------ Document section ------

One day a kindergarten teacher was reading the story of the three little pigs to her class. She started by explaining how the first little pig was looking for straw to build his house, so he asked a farmer: “Pardon me, sir, may I have some of your straw?” At that point the teacher paused and asked her class, “And what do you think that farmer said?” One little boy raised his hand and answered, “I think he said, ‘Holy cow, a talking pig!’”
If you’re wondering why I’m reminding you of the story of the three little pigs, it is because in 1 Corinthians 3 the Apostle Paul compares the ministry to the kind of house-building that the three little pigs were engaged in. Speaking of himself and Apollos (1 Cor. 3:5-9), he said,
“For we are labourers together with God… ye are God’s building” (v. 9).
When Paul said of himself and Apollos that “we” are God’s laborers, and then told the Corinthians that “ye” are God’s building, that’s his way of saying, “We’re God’s builders, you’re the church that we’re building.” The Corinthians were household members of “the house of God, which is the church of the living God” (1 Tim. 3:15).
Of course, Paul and Apollos were only “labourers together” when it came to the actual work of the ministry. Paul went on to make clear that he was the “masterbuilder” of the church (1 Cor. 3:10), and the Greek word for masterbuilder there is architekton, from which we get our word architect, the guy who draws the blueprints for a building. The blueprints for the church of this dispensation are found in Paul’s epistles!
Hail to the Chief
But if Paul is the architect of the church, why did our King James translators translate the word architekton as “masterbuilder”? Well, the “arch” part of architekton means chief, as when we read about “Michael the archangel” (Jude 1:9). Michael is said to be “one of the chief princes” in God’s angelic host (Dan. 10:13). And the “tekton” part of architekton is only used elsewhere to describe the occupation of Joseph, the Lord’s father, who was a carpenter. So when you put those two Greek words together, you come up with chief carpenter, or “masterbuilder.”
That’s what an architect was back in Bible days. He did more than just draw the blueprints of the building. As the building was being erected, he rolled up his sleeves and participated in the actual work of building the building.
That makes “masterbuilder” the perfect word to describe Paul, who wasn’t just some highfalutin apostle sitting in an ivory tower somewhere mailing out epistles to people. He labored together with men like Apollos on the construction crew of the church, traveling from city to city doing what we might call the “grunt work” of the ministry.

------ Record extracts ------

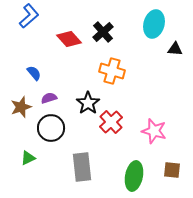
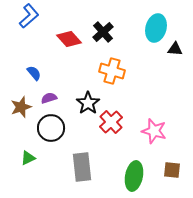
cyan ellipse: moved 2 px right, 4 px down
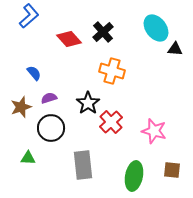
cyan ellipse: rotated 52 degrees counterclockwise
green triangle: rotated 28 degrees clockwise
gray rectangle: moved 1 px right, 2 px up
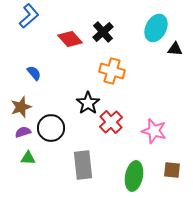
cyan ellipse: rotated 64 degrees clockwise
red diamond: moved 1 px right
purple semicircle: moved 26 px left, 34 px down
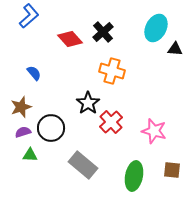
green triangle: moved 2 px right, 3 px up
gray rectangle: rotated 44 degrees counterclockwise
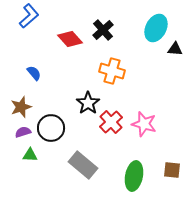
black cross: moved 2 px up
pink star: moved 10 px left, 7 px up
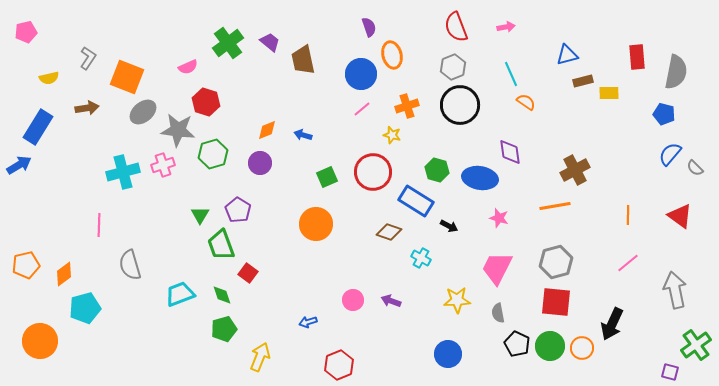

------

### Set tasks
1 > Answer these questions about the passage on Paul as masterbuilder.
(a) In the kindergarten story, what did the little boy think the farmer said?
(b) Which Greek word is translated "masterbuilder" in 1 Corinthians 3:10?
(c) Whose occupation is the "tekton" part of that word used elsewhere to describe?
2 > Express the shape layout change rows as a Markdown table with the columns Row and Change. Give each line its own number, and omit the picture lines and any blank lines.

### Solutions by task
1 >
(a) "Holy cow, a talking pig!"
(b) Architekton
(c) Joseph, the Lord's father, who was a carpenter

2 >
| Row | Change |
|---|---|
| 1 | cyan ellipse: moved 2 px right, 4 px down |
| 2 | cyan ellipse: rotated 52 degrees counterclockwise |
| 3 | green triangle: rotated 28 degrees clockwise |
| 4 | gray rectangle: moved 1 px right, 2 px up |
| 5 | cyan ellipse: rotated 64 degrees clockwise |
| 6 | red diamond: moved 1 px right |
| 7 | purple semicircle: moved 26 px left, 34 px down |
| 8 | green triangle: moved 2 px right, 3 px up |
| 9 | gray rectangle: rotated 44 degrees counterclockwise |
| 10 | black cross: moved 2 px up |
| 11 | pink star: moved 10 px left, 7 px up |